[Dataset entries]
+ + + + +
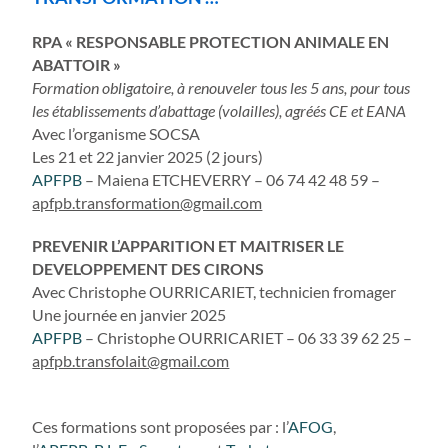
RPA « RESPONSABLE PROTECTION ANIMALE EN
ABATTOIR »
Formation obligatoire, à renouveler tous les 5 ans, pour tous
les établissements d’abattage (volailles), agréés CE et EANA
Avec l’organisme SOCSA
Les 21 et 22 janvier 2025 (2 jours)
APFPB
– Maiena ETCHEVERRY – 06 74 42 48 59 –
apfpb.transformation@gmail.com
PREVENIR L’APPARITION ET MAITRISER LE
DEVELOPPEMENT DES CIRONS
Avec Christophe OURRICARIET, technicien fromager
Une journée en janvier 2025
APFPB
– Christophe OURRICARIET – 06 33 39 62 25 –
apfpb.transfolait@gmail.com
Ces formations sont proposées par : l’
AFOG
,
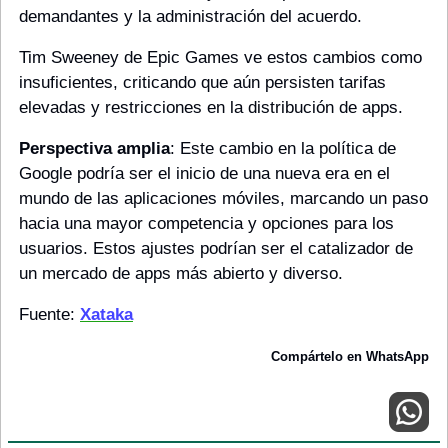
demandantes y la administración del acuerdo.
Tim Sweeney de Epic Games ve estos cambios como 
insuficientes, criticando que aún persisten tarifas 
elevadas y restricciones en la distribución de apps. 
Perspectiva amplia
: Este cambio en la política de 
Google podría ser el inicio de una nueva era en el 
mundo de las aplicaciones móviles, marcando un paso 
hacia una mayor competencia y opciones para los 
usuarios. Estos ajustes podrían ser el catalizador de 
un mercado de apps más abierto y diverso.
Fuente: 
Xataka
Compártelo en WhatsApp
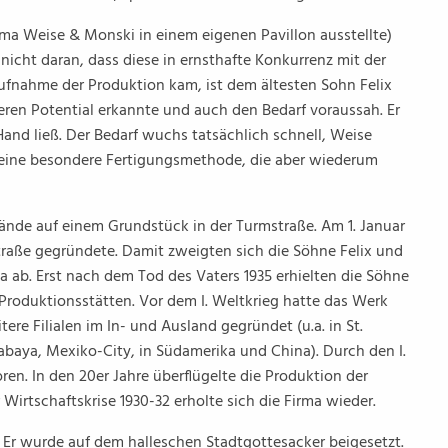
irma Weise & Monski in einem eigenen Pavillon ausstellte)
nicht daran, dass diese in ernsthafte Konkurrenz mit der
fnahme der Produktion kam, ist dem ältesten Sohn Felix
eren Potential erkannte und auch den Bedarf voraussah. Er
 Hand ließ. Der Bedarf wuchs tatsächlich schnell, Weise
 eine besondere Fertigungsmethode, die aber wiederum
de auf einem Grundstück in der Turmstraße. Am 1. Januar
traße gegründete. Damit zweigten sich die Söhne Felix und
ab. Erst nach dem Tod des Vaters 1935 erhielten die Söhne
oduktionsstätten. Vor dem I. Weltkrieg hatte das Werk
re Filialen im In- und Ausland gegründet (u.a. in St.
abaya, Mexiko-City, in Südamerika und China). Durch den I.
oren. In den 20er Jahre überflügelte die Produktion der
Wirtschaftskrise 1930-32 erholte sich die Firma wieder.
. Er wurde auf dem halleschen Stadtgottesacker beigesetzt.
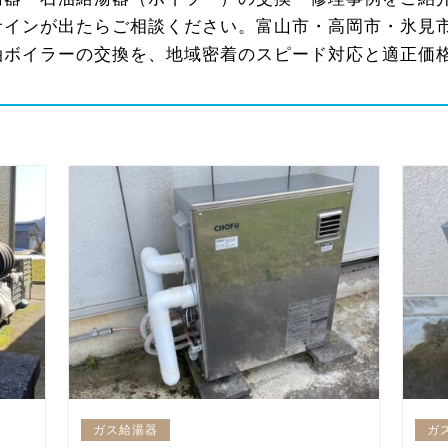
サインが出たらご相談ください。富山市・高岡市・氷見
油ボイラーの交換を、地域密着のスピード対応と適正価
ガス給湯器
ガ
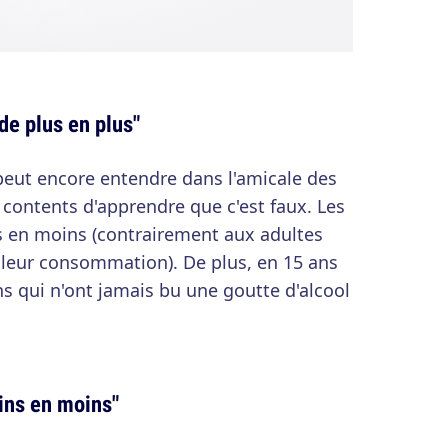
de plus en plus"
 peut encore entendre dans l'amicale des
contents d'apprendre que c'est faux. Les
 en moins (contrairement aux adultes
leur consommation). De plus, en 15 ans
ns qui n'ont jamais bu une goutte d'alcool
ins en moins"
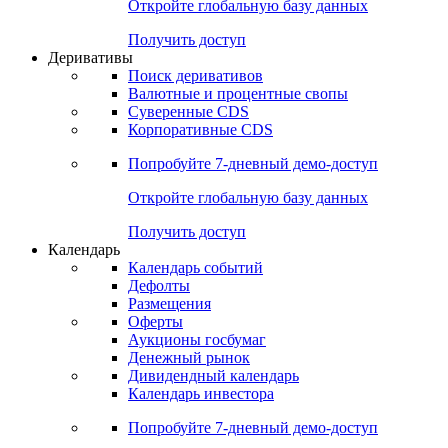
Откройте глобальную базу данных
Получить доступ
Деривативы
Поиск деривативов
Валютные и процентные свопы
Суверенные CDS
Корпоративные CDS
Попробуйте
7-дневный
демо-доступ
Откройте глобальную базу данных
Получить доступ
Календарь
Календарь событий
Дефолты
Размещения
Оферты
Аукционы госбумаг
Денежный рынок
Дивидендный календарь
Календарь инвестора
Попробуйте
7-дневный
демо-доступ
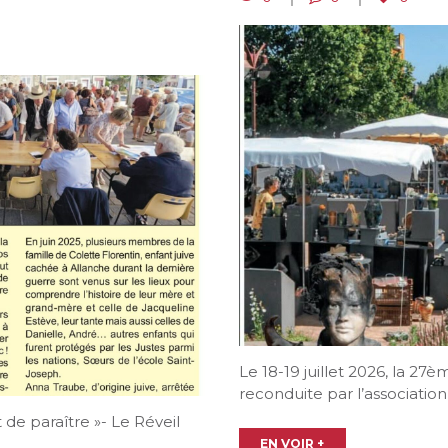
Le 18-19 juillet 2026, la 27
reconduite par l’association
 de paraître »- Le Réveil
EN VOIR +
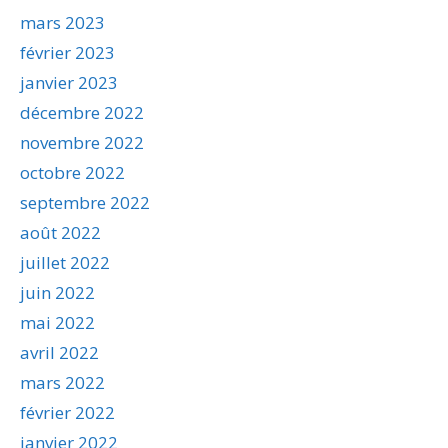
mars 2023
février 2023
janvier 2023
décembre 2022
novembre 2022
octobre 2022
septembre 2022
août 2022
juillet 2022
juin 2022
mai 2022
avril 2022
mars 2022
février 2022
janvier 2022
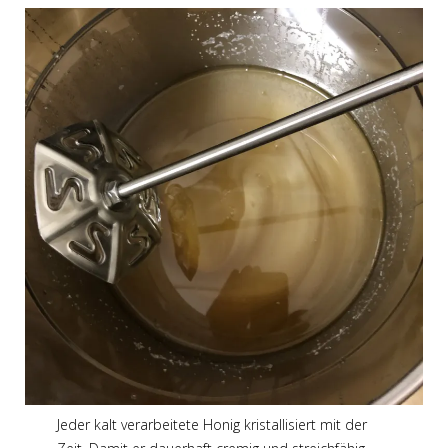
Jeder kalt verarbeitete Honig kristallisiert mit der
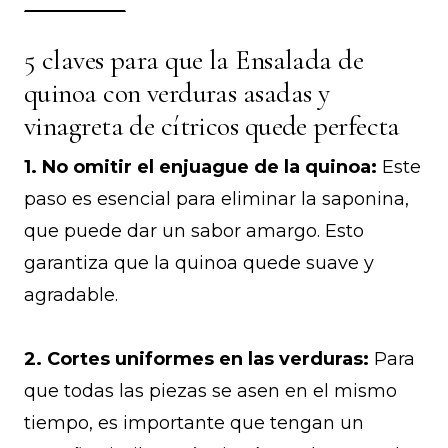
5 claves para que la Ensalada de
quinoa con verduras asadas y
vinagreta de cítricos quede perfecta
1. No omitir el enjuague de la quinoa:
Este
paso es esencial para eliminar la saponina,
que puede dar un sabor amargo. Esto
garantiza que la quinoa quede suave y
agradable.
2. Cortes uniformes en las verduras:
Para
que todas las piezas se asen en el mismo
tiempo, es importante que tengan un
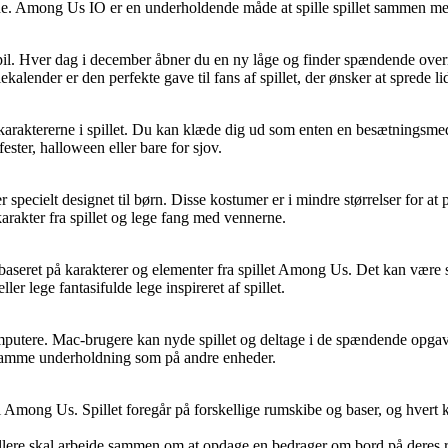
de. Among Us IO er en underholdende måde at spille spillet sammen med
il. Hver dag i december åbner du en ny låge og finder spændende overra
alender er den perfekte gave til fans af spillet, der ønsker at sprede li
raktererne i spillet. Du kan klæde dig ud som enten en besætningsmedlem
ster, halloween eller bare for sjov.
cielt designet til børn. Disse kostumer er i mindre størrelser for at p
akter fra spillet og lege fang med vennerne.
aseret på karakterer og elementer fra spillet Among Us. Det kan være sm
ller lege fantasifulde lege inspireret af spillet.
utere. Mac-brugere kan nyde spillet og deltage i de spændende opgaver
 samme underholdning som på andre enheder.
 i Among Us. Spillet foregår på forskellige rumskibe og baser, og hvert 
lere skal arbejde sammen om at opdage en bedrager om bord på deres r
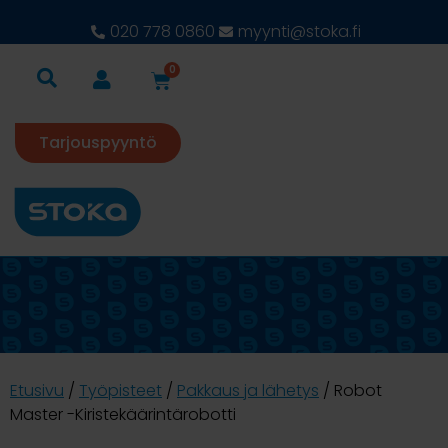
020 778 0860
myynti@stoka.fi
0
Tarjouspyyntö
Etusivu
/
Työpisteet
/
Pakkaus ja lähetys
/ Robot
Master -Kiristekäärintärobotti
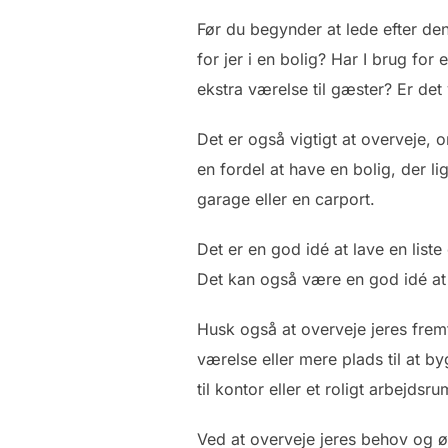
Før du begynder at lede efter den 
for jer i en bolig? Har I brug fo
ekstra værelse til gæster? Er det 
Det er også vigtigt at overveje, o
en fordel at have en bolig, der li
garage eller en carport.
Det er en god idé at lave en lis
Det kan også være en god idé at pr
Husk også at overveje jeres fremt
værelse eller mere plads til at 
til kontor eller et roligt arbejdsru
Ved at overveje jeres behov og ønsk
+ + + + +
**THE PROBLEM**:
Starting from the records above, filter out all lines except those containing the word "spændende".

**ANSWER**:
il. Hver dag i december åbner du en ny låge og finder spændende overra
utere. Mac-brugere kan nyde spillet og deltage i de spændende opgaver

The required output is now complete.